Activity
The entries below must be retyped exactly. Pictures are to be omitted.

**********

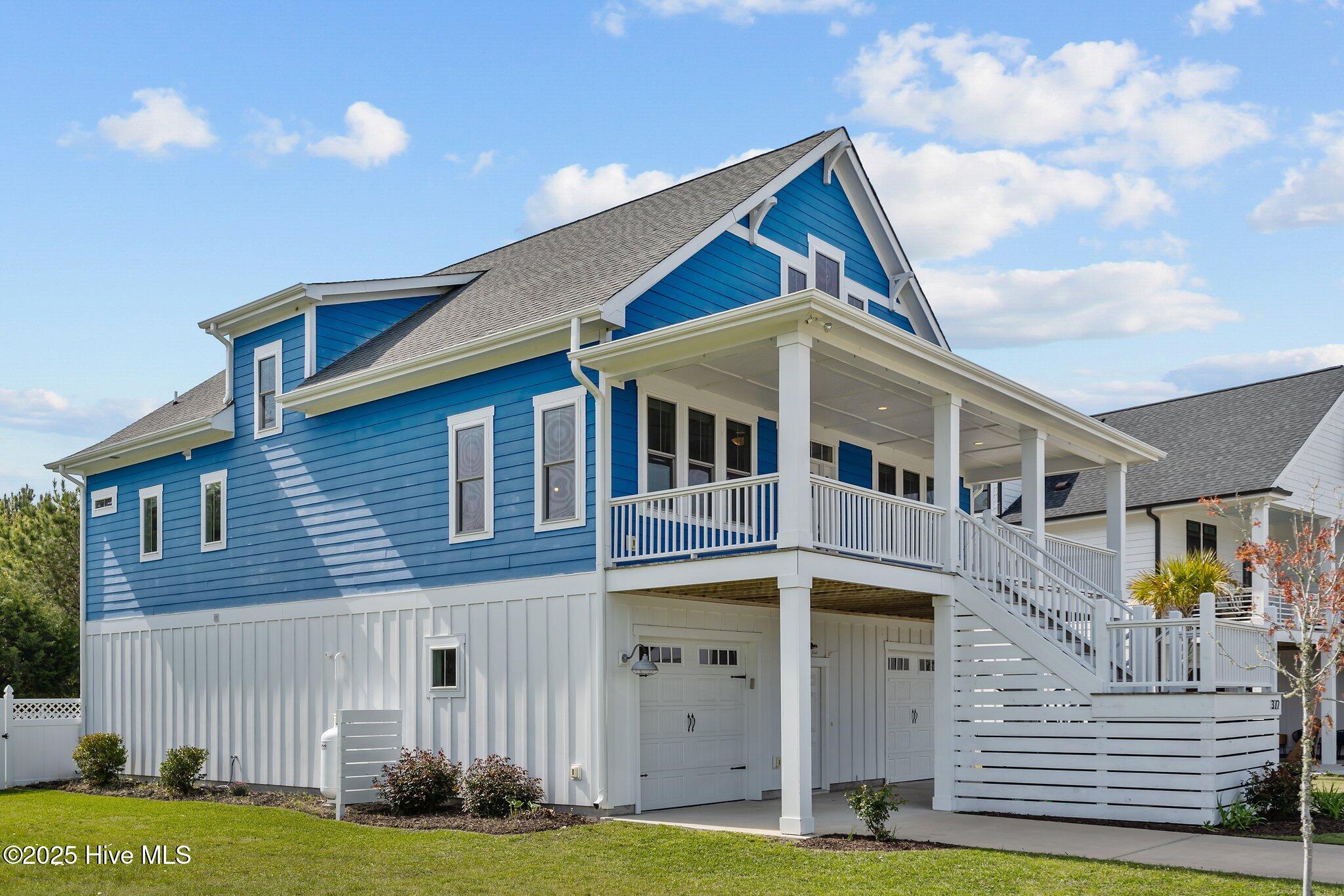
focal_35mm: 30
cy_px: 448
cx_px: 672
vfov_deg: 43.6
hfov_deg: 61.9
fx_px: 1120
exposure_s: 1/640
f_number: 4.5
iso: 64
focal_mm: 30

**********

Expected output
focal_35mm: 30
cy_px: 448
cx_px: 672
vfov_deg: 43.6
hfov_deg: 61.9
fx_px: 1120
exposure_s: 1/640
f_number: 4.5
iso: 64
focal_mm: 30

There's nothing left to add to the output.